Reproduce the lines below in full, changing each occurrence of "How many slices are in this pie chart?" to "How many segments does this pie chart contain?" and leaving everything else unaltered.

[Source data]

- Opening Delimiter -

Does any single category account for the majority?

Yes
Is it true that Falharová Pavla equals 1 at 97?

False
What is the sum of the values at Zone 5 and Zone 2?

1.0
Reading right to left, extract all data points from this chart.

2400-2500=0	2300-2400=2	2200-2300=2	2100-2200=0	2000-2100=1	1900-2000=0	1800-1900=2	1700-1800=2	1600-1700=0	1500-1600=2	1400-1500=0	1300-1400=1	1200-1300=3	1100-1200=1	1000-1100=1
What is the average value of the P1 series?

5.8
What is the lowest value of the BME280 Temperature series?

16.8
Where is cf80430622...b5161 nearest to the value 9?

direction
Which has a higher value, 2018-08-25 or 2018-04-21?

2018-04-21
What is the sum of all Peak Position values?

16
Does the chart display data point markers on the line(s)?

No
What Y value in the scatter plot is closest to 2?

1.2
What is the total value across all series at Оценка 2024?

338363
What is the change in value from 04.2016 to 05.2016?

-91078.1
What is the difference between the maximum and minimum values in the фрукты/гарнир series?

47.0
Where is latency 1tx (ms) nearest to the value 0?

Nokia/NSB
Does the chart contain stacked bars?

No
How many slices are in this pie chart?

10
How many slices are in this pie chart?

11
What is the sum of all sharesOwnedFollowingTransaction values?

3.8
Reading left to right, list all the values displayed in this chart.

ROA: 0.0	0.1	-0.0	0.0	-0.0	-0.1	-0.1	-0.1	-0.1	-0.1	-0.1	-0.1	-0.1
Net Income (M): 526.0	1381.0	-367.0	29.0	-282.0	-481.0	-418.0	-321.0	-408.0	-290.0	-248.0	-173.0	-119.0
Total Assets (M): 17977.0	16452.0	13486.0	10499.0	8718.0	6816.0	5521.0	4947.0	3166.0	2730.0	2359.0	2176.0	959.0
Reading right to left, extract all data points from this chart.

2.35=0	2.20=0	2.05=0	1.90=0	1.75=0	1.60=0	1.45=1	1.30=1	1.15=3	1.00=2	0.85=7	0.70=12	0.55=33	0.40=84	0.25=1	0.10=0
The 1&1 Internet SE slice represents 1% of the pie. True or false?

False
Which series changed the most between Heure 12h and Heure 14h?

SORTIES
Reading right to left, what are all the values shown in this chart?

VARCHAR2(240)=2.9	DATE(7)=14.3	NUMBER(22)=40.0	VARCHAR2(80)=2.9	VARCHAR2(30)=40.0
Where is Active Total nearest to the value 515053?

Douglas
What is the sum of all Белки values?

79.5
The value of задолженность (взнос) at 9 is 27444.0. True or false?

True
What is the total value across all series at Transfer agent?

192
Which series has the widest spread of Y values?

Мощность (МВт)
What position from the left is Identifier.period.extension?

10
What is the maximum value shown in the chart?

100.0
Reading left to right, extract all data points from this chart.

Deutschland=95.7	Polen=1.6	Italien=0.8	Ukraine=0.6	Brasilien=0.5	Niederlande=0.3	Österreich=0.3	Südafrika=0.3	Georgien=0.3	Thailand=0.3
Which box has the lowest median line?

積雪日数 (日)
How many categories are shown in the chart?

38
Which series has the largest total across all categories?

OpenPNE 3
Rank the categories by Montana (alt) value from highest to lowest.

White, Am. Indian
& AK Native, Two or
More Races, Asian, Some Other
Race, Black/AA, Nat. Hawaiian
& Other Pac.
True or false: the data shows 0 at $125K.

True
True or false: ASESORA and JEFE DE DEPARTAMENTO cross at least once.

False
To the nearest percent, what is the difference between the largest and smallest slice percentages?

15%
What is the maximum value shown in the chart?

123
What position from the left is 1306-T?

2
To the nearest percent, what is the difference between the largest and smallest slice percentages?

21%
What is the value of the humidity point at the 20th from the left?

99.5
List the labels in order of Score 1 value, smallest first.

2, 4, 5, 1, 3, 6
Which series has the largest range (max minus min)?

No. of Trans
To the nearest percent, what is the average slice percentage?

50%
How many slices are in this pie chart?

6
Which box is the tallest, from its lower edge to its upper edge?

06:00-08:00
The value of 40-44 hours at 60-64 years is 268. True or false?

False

- Closing Delimiter -

:: Reply to the exercise ::
Does any single category account for the majority?

Yes
Is it true that Falharová Pavla equals 1 at 97?

False
What is the sum of the values at Zone 5 and Zone 2?

1.0
Reading right to left, extract all data points from this chart.

2400-2500=0	2300-2400=2	2200-2300=2	2100-2200=0	2000-2100=1	1900-2000=0	1800-1900=2	1700-1800=2	1600-1700=0	1500-1600=2	1400-1500=0	1300-1400=1	1200-1300=3	1100-1200=1	1000-1100=1
What is the average value of the P1 series?

5.8
What is the lowest value of the BME280 Temperature series?

16.8
Where is cf80430622...b5161 nearest to the value 9?

direction
Which has a higher value, 2018-08-25 or 2018-04-21?

2018-04-21
What is the sum of all Peak Position values?

16
Does the chart display data point markers on the line(s)?

No
What Y value in the scatter plot is closest to 2?

1.2
What is the total value across all series at Оценка 2024?

338363
What is the change in value from 04.2016 to 05.2016?

-91078.1
What is the difference between the maximum and minimum values in the фрукты/гарнир series?

47.0
Where is latency 1tx (ms) nearest to the value 0?

Nokia/NSB
Does the chart contain stacked bars?

No
How many segments does this pie chart contain?

10
How many segments does this pie chart contain?

11
What is the sum of all sharesOwnedFollowingTransaction values?

3.8
Reading left to right, list all the values displayed in this chart.

ROA: 0.0	0.1	-0.0	0.0	-0.0	-0.1	-0.1	-0.1	-0.1	-0.1	-0.1	-0.1	-0.1
Net Income (M): 526.0	1381.0	-367.0	29.0	-282.0	-481.0	-418.0	-321.0	-408.0	-290.0	-248.0	-173.0	-119.0
Total Assets (M): 17977.0	16452.0	13486.0	10499.0	8718.0	6816.0	5521.0	4947.0	3166.0	2730.0	2359.0	2176.0	959.0
Reading right to left, extract all data points from this chart.

2.35=0	2.20=0	2.05=0	1.90=0	1.75=0	1.60=0	1.45=1	1.30=1	1.15=3	1.00=2	0.85=7	0.70=12	0.55=33	0.40=84	0.25=1	0.10=0
The 1&1 Internet SE slice represents 1% of the pie. True or false?

False
Which series changed the most between Heure 12h and Heure 14h?

SORTIES
Reading right to left, what are all the values shown in this chart?

VARCHAR2(240)=2.9	DATE(7)=14.3	NUMBER(22)=40.0	VARCHAR2(80)=2.9	VARCHAR2(30)=40.0
Where is Active Total nearest to the value 515053?

Douglas
What is the sum of all Белки values?

79.5
The value of задолженность (взнос) at 9 is 27444.0. True or false?

True
What is the total value across all series at Transfer agent?

192
Which series has the widest spread of Y values?

Мощность (МВт)
What position from the left is Identifier.period.extension?

10
What is the maximum value shown in the chart?

100.0
Reading left to right, extract all data points from this chart.

Deutschland=95.7	Polen=1.6	Italien=0.8	Ukraine=0.6	Brasilien=0.5	Niederlande=0.3	Österreich=0.3	Südafrika=0.3	Georgien=0.3	Thailand=0.3
Which box has the lowest median line?

積雪日数 (日)
How many categories are shown in the chart?

38
Which series has the largest total across all categories?

OpenPNE 3
Rank the categories by Montana (alt) value from highest to lowest.

White, Am. Indian
& AK Native, Two or
More Races, Asian, Some Other
Race, Black/AA, Nat. Hawaiian
& Other Pac.
True or false: the data shows 0 at $125K.

True
True or false: ASESORA and JEFE DE DEPARTAMENTO cross at least once.

False
To the nearest percent, what is the difference between the largest and smallest slice percentages?

15%
What is the maximum value shown in the chart?

123
What position from the left is 1306-T?

2
To the nearest percent, what is the difference between the largest and smallest slice percentages?

21%
What is the value of the humidity point at the 20th from the left?

99.5
List the labels in order of Score 1 value, smallest first.

2, 4, 5, 1, 3, 6
Which series has the largest range (max minus min)?

No. of Trans
To the nearest percent, what is the average slice percentage?

50%
How many segments does this pie chart contain?

6
Which box is the tallest, from its lower edge to its upper edge?

06:00-08:00
The value of 40-44 hours at 60-64 years is 268. True or false?

False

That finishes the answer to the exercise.